Поздно вечером, снова усевшись в кружок возле лампы, все согнулись над Нюркиным узелком. Мать потихоньку напевала о Кара-урмане, о привольных берегах далекой Ак-Идели. Иногда она замолкала: каждый зубец требовал точного счета петлям.
-- Мама, уже вторая четверть, а у меня за учение не уплачено, не отчислят меня из школы? -- спросила вдруг Сания.

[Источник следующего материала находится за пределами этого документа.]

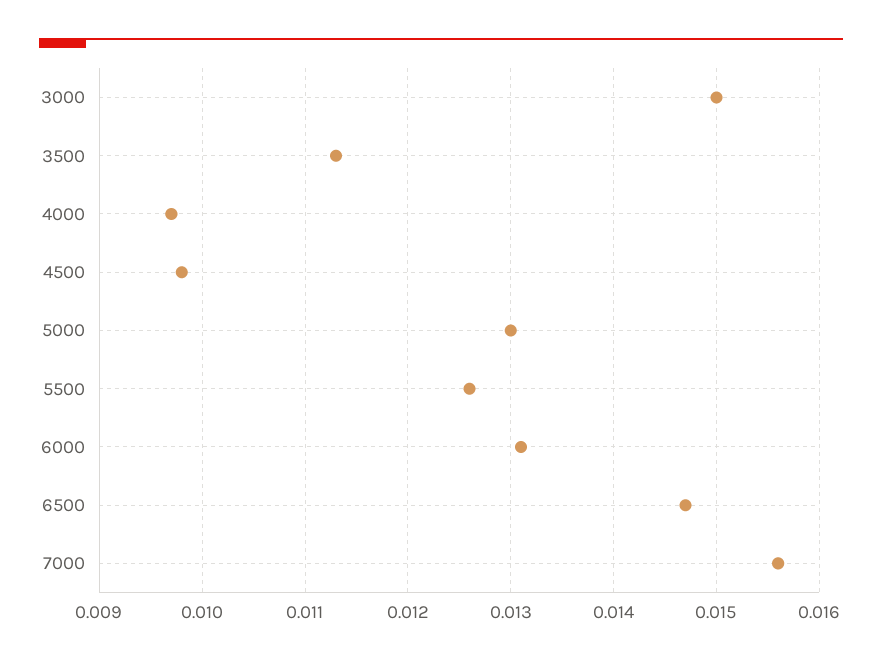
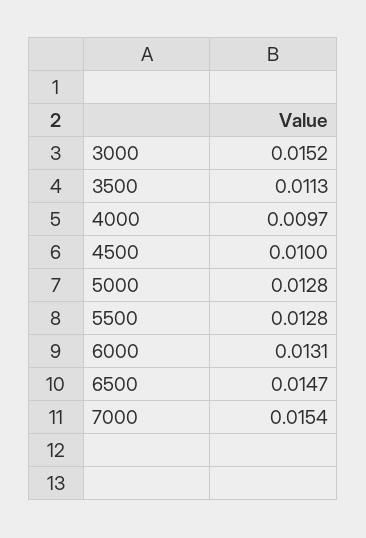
  {
-   "3000": 0.015,
+   "3000": 0.0152,
    "3500": 0.0113,
    "4000": 0.0097,
-   "4500": 0.0098,
+   "4500": 0.01,
-   "5000": 0.013,
+   "5000": 0.0128,
-   "5500": 0.0126,
+   "5500": 0.0128,
    "6000": 0.0131,
    "6500": 0.0147,
-   "7000": 0.0156
+   "7000": 0.0154
  }

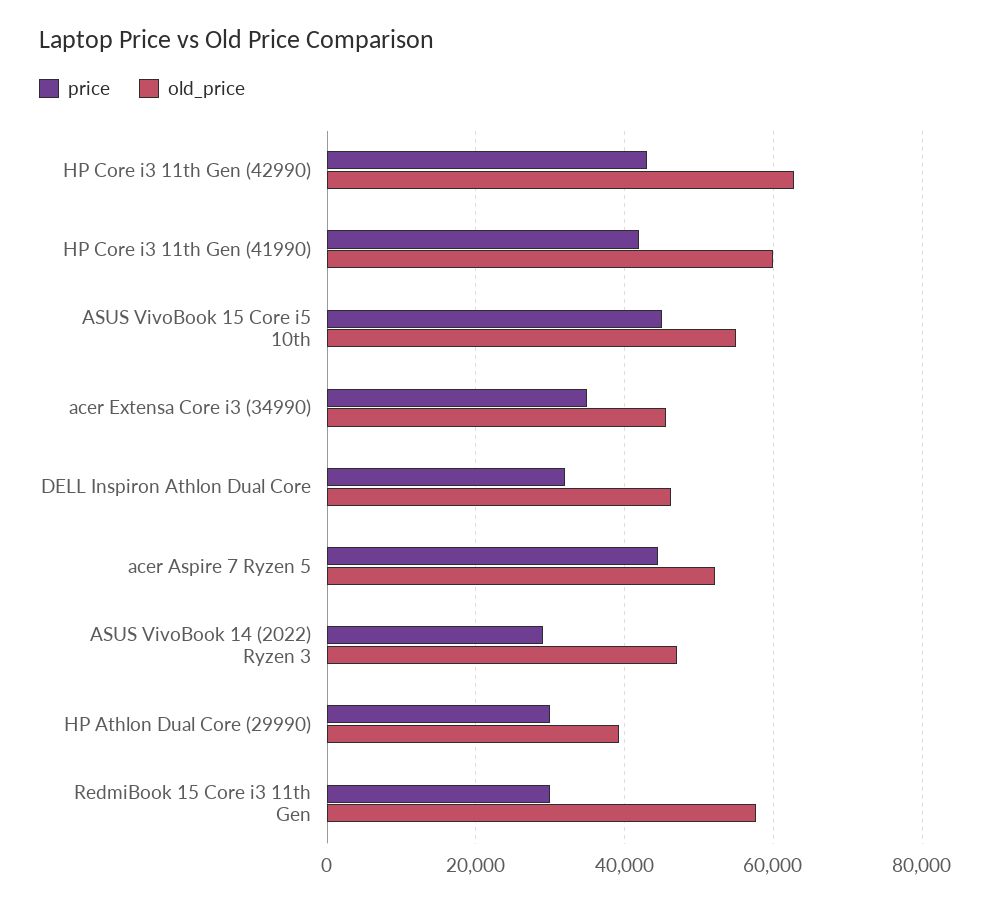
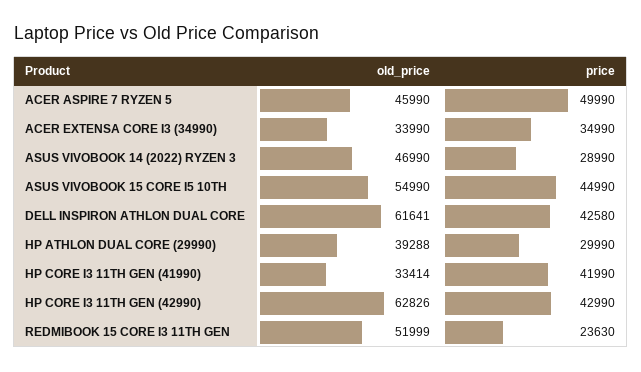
  {
    "price": {
      "HP Core i3 11th Gen (42990)": 42990,
      "HP Core i3 11th Gen (41990)": 41990,
      "ASUS VivoBook 15 Core i5 10th": 44990,
      "acer Extensa Core i3 (34990)": 34990,
-     "DELL Inspiron Athlon Dual Core": 32000,
+     "DELL Inspiron Athlon Dual Core": 42580,
-     "acer Aspire 7 Ryzen 5": 44000,
+     "acer Aspire 7 Ryzen 5": 49990,
      "ASUS VivoBook 14 (2022) Ryzen 3": 28990,
      "HP Athlon Dual Core (29990)": 29990,
-     "RedmiBook 15 Core i3 11th Gen": 30000
+     "RedmiBook 15 Core i3 11th Gen": 23630
    },
    "old_price": {
      "HP Core i3 11th Gen (42990)": 62826,
-     "HP Core i3 11th Gen (41990)": 60000,
+     "HP Core i3 11th Gen (41990)": 33414,
      "ASUS VivoBook 15 Core i5 10th": 54990,
-     "acer Extensa Core i3 (34990)": 46000,
+     "acer Extensa Core i3 (34990)": 33990,
-     "DELL Inspiron Athlon Dual Core": 46000,
+     "DELL Inspiron Athlon Dual Core": 61641,
-     "acer Aspire 7 Ryzen 5": 52000,
+     "acer Aspire 7 Ryzen 5": 45990,
      "ASUS VivoBook 14 (2022) Ryzen 3": 46990,
      "HP Athlon Dual Core (29990)": 39288,
-     "RedmiBook 15 Core i3 11th Gen": 58000
+     "RedmiBook 15 Core i3 11th Gen": 51999
    }
  }

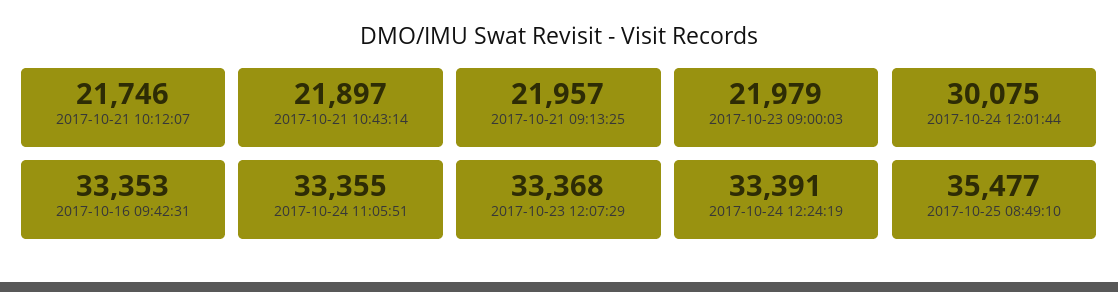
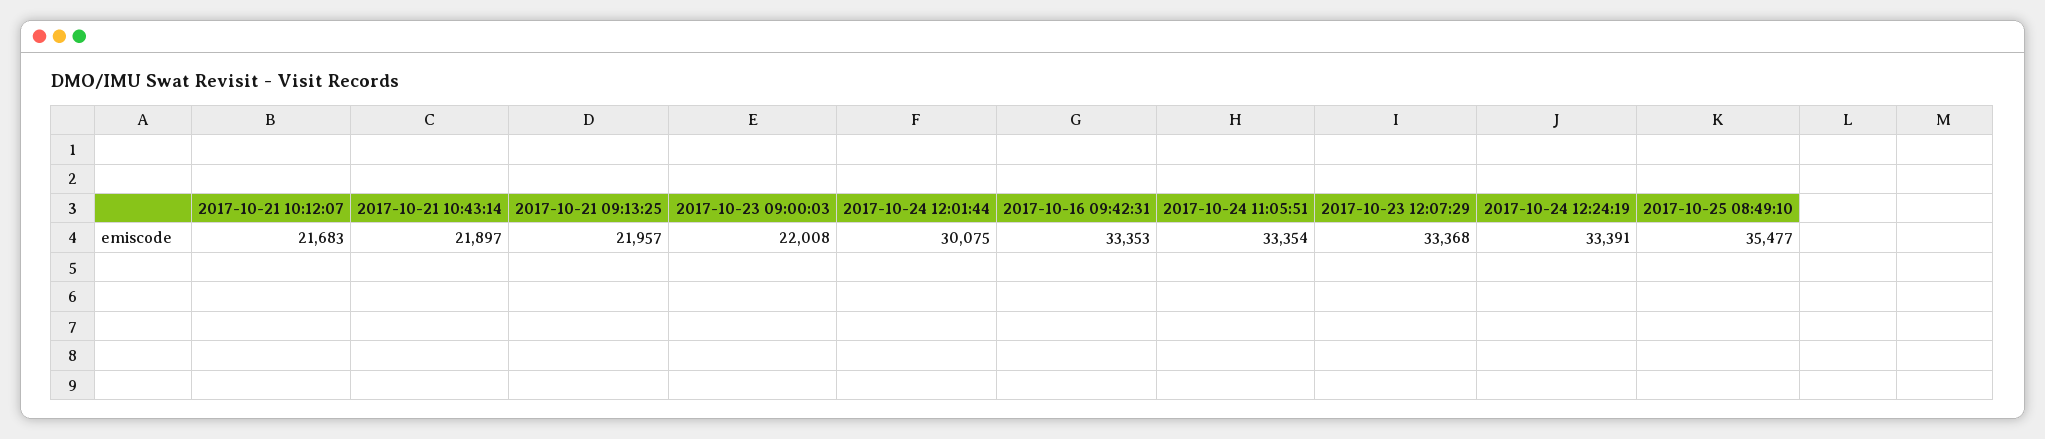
  {
-   "2017-10-21 10:12:07": 21746,
+   "2017-10-21 10:12:07": 21683,
    "2017-10-21 10:43:14": 21897,
    "2017-10-21 09:13:25": 21957,
-   "2017-10-23 09:00:03": 21979,
+   "2017-10-23 09:00:03": 22008,
    "2017-10-24 12:01:44": 30075,
    "2017-10-16 09:42:31": 33353,
-   "2017-10-24 11:05:51": 33355,
+   "2017-10-24 11:05:51": 33354,
    "2017-10-23 12:07:29": 33368,
    "2017-10-24 12:24:19": 33391,
    "2017-10-25 08:49:10": 35477
  }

-- Глупенькая, не беспокойся. Пока Кузнецов директор, такому не бывать. Летом встретился мне на улице и говорит: "Гульсум-апай, ваша Сания --способная девочка. Вот кончит десятилетку, вам помощь и опора будет, грамотный человек нигде не пропадет. А с одеждой мы вам поможем, выкроим что-нибудь из школьного фонда. Война позади, теперь легче будет". А ведь как в воду глядел. Думала я, хватит тебе и семилетки -- платки вязать ума большого не надо, а терпением и сноровкой Аллах не обидел. Да и в чем тебе на занятия ходить, ломала голову.
Форму и платье шерстяное, пальто и валенки -- все в школе мне выдали. Вызвал Кузнецов к себе в кабинет и говорит: "Вот, Гульсум-апай, для дочки вашей". А на стульях и для других учеников одежда лежит, а пальтишки разных цветов и фасонов... Тонкий человек ваш учитель, все учел, меня одну вызвал, от любопытных глаз и глупых языков оберегал. Аккуратно подарок завернул, перевязал и наказал, чтобы вам не говорила, что одежда казенная, мол, учтите, детская душа -- штука сложная... Так что учись, дочка, не одна я о вас пекусь. А за ученье мы заплатим как-нибудь.
Мать поднялась, прикрыла задвижку у печи и, снова сев за вязанье, продолжила неторопливо:
-- И пенсию вам, хоть и малую, тоже Кузнецов выхлопотал. Пришла к нему в слезах: "Помогите, -- говорю, -- Юрий Александрович, в собесе крутят: мол, похоронка у меня не та. Как не та, когда почти все мужики из Мартука в один день полегли под Москвой. И в один день нам казенные письма почта принесла. В тот вечер плач из поселка, наверное, в самом Оренбурге был слышен". А директору ли не знать об этом: митинг-то на другой день в школе прошел.
В похоронке нашей, одной-единственной, написано: "Пропал без вести". А куда ему, отцу нашему, там пропасть, когда мужики из Мартука вокруг него и держались. Весельчак и верховода отец наш был, да и партийный к тому же. И в эшелоне, который целый час простоял в поселке, отец старшим по вагону ехал.
Пошли мы тут же с вашим директором школы в собес. Правда, я во дворе осталась: сил моих больше не было, боялась -- кинусь драться. Час жду, другой, -- вылетает вдруг Юрий Александрович, на ходу оборачивается, совсем не по-учительски ругается: "Сволочи! Бюрократы!" Потом немножко поостыл и говорит: "Ты уж, Гульсум-апай, наберись терпения и жди, а я в Москву напишу". Полгода ждала, а Кузнецов все это время в разные учреждения писал, но пенсию все-таки выхлопотал. Добрыми делами и на добрых людях мир держится, никогда не забывайте об этом, дети.